**TASK PROMPT**
Reproduce the data below, replacing "time reading" with "displayed time" everywhere and keeping everything else unchanged. Omit the pictures from your output.

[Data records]
*-*-*
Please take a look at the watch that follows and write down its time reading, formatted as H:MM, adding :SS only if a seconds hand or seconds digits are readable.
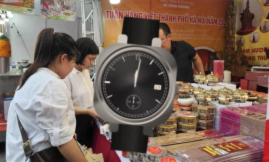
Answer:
12:01
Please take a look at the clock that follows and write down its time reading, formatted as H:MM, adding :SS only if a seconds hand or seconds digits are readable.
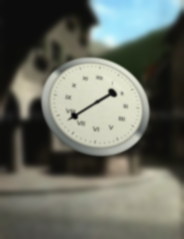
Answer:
1:38
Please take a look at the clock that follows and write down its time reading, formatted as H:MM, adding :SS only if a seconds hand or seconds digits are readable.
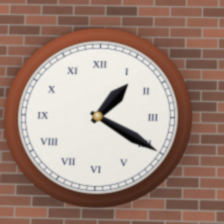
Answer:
1:20
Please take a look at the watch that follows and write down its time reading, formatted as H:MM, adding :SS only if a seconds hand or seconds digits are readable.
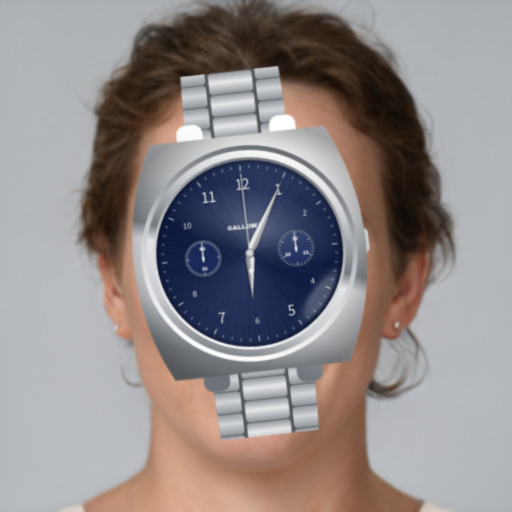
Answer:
6:05
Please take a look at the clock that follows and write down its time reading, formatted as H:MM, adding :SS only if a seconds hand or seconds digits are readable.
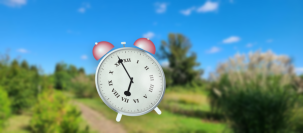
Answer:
*-*-*
**THE ANSWER**
Please take a look at the watch that follows and write down its displayed time, formatted as H:MM, adding :SS only if a seconds hand or seconds digits are readable.
Answer:
12:01
Please take a look at the clock that follows and write down its displayed time, formatted as H:MM, adding :SS only if a seconds hand or seconds digits are readable.
Answer:
1:38
Please take a look at the clock that follows and write down its displayed time, formatted as H:MM, adding :SS only if a seconds hand or seconds digits are readable.
Answer:
1:20
Please take a look at the watch that follows and write down its displayed time, formatted as H:MM, adding :SS only if a seconds hand or seconds digits are readable.
Answer:
6:05
Please take a look at the clock that follows and write down its displayed time, formatted as H:MM, adding :SS only if a seconds hand or seconds digits are readable.
Answer:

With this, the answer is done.